**Exercise prompt**
Copy every line of the data that contains the string "right".

**Data for review**
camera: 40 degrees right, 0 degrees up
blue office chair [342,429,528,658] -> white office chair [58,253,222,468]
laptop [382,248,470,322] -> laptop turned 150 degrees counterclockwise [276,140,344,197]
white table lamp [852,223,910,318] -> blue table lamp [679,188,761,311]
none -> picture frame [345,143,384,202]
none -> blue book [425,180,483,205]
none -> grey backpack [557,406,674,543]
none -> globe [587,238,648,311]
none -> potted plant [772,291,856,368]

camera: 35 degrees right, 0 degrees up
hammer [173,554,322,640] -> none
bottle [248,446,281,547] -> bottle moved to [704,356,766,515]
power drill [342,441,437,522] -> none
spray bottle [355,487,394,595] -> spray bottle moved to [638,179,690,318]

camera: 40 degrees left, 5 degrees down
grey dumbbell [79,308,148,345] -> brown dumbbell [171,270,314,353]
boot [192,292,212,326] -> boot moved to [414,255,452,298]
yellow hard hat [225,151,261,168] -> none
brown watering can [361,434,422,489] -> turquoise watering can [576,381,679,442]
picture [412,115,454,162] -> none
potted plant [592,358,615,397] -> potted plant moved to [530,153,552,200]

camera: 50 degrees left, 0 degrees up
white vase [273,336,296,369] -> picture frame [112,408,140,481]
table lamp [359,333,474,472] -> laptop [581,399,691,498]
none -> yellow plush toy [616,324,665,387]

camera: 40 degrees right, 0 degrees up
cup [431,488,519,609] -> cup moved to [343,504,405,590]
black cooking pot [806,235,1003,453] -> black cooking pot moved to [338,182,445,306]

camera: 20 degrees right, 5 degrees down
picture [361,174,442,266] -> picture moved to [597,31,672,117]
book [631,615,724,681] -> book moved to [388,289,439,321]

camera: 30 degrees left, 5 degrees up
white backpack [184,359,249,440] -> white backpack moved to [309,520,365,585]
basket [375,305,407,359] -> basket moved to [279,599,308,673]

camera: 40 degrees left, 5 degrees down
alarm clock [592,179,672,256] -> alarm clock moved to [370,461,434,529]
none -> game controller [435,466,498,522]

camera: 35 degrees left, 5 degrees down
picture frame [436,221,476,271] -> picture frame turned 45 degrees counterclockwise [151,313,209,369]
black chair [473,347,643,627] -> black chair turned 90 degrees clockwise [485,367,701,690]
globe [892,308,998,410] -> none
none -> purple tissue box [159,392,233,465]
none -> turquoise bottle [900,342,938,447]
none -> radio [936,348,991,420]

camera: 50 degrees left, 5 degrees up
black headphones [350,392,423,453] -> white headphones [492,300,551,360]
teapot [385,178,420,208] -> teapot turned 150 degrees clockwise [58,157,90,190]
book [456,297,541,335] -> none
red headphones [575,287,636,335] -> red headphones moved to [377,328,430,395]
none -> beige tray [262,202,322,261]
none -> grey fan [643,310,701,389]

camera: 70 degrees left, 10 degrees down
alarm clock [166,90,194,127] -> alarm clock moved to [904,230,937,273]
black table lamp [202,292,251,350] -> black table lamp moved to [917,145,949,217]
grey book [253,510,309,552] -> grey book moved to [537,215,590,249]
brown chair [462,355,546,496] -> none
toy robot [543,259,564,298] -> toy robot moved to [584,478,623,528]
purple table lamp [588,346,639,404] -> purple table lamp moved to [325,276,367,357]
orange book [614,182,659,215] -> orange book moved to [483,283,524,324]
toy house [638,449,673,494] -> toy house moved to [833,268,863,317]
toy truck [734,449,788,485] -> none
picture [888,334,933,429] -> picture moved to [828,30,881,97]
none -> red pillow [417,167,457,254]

**Output for this task**
camera: 40 degrees right, 0 degrees up
camera: 35 degrees right, 0 degrees up
camera: 40 degrees right, 0 degrees up
camera: 20 degrees right, 5 degrees down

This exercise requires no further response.